Jeff Dellow
In painting I have an approach to open-ended composition with a view to integrating various elements into a pictorial field of development. This gradually allows the identity of the work to emerge. It is itself but relationships may also have implications in my experience. The identity of the work, its light and colour arises out of working with the materiality of the paint, the inferences of this process extends my awareness of form and experience.
Jeff Dellow 2020
In a recent catalogue Visual Stream essay, Matthew Macaulay wrote:
Dellow thinks about painting. He sees a parallel between this playful method and Gilles Deleuze’s concept of the actual and virtual. He suggests that the ‘actual’ contains alternative possibilities of how the painting could be developed or improved, these are ‘virtual’ ideas and give way to a ‘re-actualizing’ of a developed state. Dellow engages in finding a way to review composition progress, and finds that “this is often a way of refreshing the intention of the work.” He feels that there are similarities in this imaginative process with Karl Popper’s ideas of the growth of knowledge and the process of ‘becoming’ in the thinking of Deleuze.

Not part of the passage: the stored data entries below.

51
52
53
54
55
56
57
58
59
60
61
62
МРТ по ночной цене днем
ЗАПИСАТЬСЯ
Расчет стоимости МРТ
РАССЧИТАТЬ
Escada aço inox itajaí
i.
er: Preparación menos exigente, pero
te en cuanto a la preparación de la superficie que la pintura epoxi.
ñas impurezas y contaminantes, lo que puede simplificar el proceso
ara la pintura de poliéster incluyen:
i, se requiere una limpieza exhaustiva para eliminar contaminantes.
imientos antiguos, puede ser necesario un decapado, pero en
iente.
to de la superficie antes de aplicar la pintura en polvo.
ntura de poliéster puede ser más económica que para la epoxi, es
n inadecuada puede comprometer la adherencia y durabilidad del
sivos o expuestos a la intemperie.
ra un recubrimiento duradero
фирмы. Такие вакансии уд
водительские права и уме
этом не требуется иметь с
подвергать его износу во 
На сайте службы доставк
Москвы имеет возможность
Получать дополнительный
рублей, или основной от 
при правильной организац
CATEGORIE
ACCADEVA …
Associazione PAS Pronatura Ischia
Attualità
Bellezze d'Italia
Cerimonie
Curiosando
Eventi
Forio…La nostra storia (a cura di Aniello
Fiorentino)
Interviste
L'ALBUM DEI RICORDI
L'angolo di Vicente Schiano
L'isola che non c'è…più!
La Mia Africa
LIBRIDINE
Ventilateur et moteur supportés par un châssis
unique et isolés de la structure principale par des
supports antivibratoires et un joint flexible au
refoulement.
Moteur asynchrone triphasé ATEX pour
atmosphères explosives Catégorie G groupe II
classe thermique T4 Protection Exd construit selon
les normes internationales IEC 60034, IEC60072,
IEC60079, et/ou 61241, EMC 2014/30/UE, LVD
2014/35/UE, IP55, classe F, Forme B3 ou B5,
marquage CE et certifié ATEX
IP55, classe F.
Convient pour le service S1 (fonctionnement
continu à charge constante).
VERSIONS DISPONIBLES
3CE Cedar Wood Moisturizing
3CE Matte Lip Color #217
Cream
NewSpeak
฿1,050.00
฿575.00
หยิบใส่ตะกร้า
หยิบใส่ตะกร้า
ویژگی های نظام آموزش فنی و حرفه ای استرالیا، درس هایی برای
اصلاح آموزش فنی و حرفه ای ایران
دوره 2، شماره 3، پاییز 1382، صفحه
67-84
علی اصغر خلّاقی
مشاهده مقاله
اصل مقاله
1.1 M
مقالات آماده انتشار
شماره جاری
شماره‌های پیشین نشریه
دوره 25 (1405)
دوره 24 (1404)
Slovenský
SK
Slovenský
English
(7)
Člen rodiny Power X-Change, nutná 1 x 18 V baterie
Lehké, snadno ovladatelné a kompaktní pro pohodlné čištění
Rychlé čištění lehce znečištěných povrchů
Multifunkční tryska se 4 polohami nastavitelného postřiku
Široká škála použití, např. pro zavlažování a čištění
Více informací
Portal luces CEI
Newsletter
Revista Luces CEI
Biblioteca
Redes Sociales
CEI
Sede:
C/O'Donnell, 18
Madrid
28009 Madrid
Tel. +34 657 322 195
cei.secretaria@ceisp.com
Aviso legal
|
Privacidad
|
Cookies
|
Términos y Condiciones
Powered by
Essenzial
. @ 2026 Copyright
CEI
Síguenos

There is both form and content here; his observations and experiences are knitted deeply into the fabric of the paintings he makes.
Jeff Dellow is a member of the London Group he has been painting for more than 40 years in London. He studied at St.Martins, Maidstone and Slade followed by the Cheltenham Fellowship. He was appointed as a Principal Lecturer in Fine Art and has curated and exhibited internationally. He was a founding member of Art in Perpetuity Trust and his studio is currently based there.